The company has announced it will no longer be in the nuclear construction business beyond these two projects.
The big question is, will these projects in the U.S. be completed or abandoned? A bankruptcy court may decide the fate of Vogtle and Summer.
That is, if they are constructed at all. Stan Wise, chairman of the Georgia Public Service Commission, said the utilities developing the Alvin W. Vogtle generating station in the state would have to evaluate whether it made sense to continue.
“It’s a very serious issue for us and for the companies involved,” Stan Wise, chairman of the
Georgia Public Service Commission, told the New York Times newspaper.
“If, in fact, the company comes back to the commission asking for recertification, and at what cost, clearly the commission evaluates that versus natural gas or renewables,” Wise said.
Were the nuclear cost overruns and delays foreseeable? Of course, they were.
When Vogtle Units 3 and 4 were being debated in 2008 and 2009, environmental advocates warned that this would happen.
One only has to look back a few decades at the construction of Vogtle 1 and 2, which was fraught with delays and went almost 1,000 percent over-budget.
Georgia Power and the PSC were warned at every meeting for years by environmental groups, consumer advocates, clean energy advocates, expert witnesses, and concerned citizens about the high risks of investing in expensive and dangerous nuclear power.
Did the PSC or Georgia Power listen? No, they ignored every warning at every meeting for years.
“Nuclear construction costs were not, and are not, controllable. This is why there have not been any new reactors built in the United States for more than thirty years,” Steve Prenovitz, an economist and long time observer of this process, predicted in 2010 about new construction on Vogtle 3 and 4.
In 1985, Forbes magazine warned with a cover story “Nuclear Follies,” that: “The failure of the U.S. nuclear power program ranks as the largest managerial disaster in business history, a disaster on a monumental scale… only the blind or the biased can now think that the money has been well spent.”
Ratepayers’ interests have never appeared to be the priority of the PSC. They appear to operate under a belief system that what is good for Georgia Power/Southern Company is good for everyone.

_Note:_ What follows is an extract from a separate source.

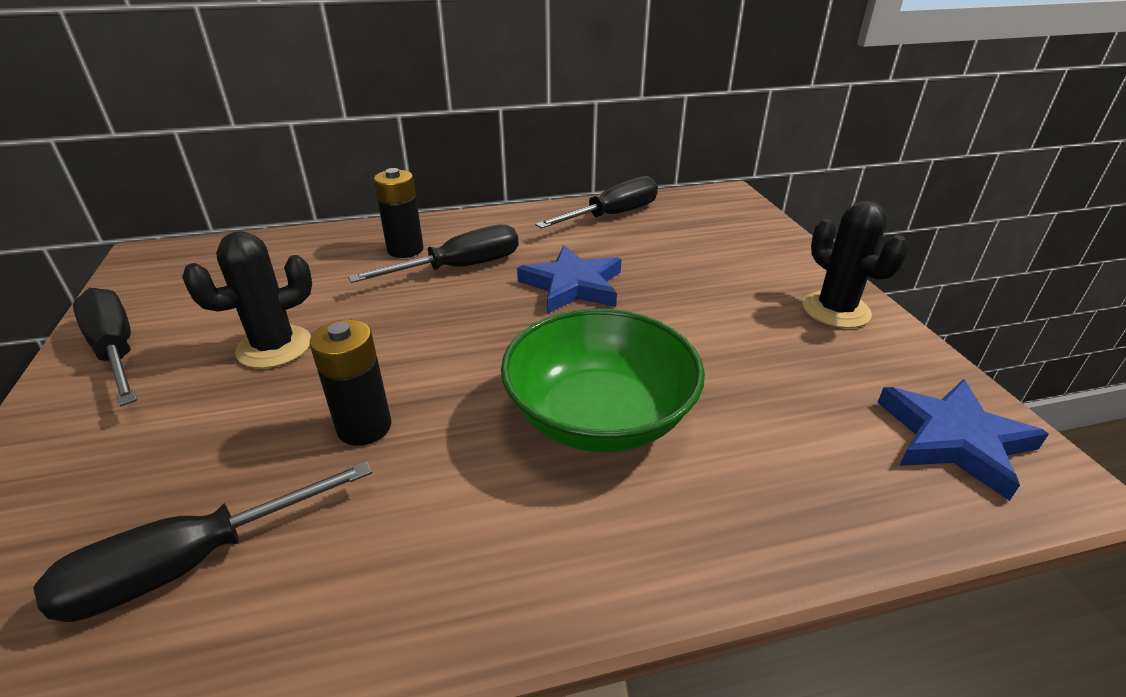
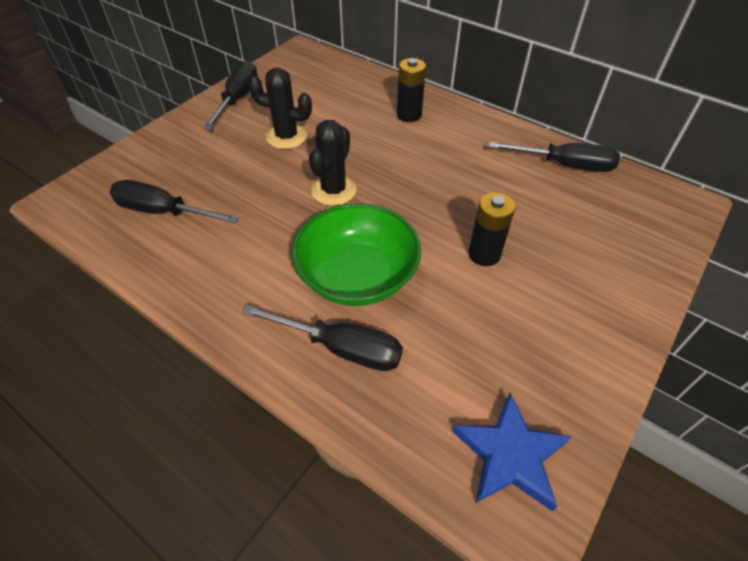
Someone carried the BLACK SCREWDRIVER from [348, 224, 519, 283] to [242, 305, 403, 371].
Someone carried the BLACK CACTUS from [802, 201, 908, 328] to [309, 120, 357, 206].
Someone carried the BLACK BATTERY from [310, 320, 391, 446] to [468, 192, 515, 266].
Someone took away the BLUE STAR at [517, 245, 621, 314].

So far, the Georgia PSC, abetted by the Georgia Legislature, has protected Southern Company’s shareholders from any meaningful risk – allowing them to collect a guaranteed 10.9 percent profit, while Tom Fanning, Chairman, of Southern Company gets an eight percent raise.
Meanwhile, Georgia Power customers continue to be forced to pay in advance for the construction of Vogtle 3 and 4 thanks to the General Assembly’s anti-consumer Nuclear Construction Cost Recovery tariff on their utility bills.
“No electric customer should be forced to continue to pay for construction of an electric generation facility that the utility can not accurately predict the cost of completion of the facility and if and when the facility will be completed… the shareholders should carry the risk, ratepayers should not be on the hook to continue to pay,” Dr. Stephen Smith, Executive Director, Southern Alliance for Clean Energy (SACE), said in a telepress conference in which APN participated.
“We need utilities to own up to their errors, as they have lost credibility; and regulators to do their job to protect the citizens financial interest from this unfolding disaster,” Peter Bradford, former commissioner, U.S. Nuclear Regulatory Commission, said in the teleconference.
“Georgia regulators were told a decade ago that you need to avoid open-ended commitments because they are unlimited. Investors have proven unwilling to shoulder such exposure and that risk should not be put on customers,” Bradford said.
“The exposure of the ratepayer going forward must be capped with a realistic and binding schedule. If this can’t be done, it is time to walk away and stop throwing good money after bad,” Bradford said.
Commissioners are only supposed to pass prudent costs on to the consumer; however, to, date, the PSC has considered everything Georgia Power wants to be prudent.
“It is time to stop wasting time, energy and money on Vogtle 3 & 4, which aren’t needed anyway. Our renewables future is close at hand. It is time to get on with it,” Glenn Carroll, Director, Nuclear Watch South, said.
The total construction of Vogtle is only about 35 percent finished, four years behind schedule and billions over budget.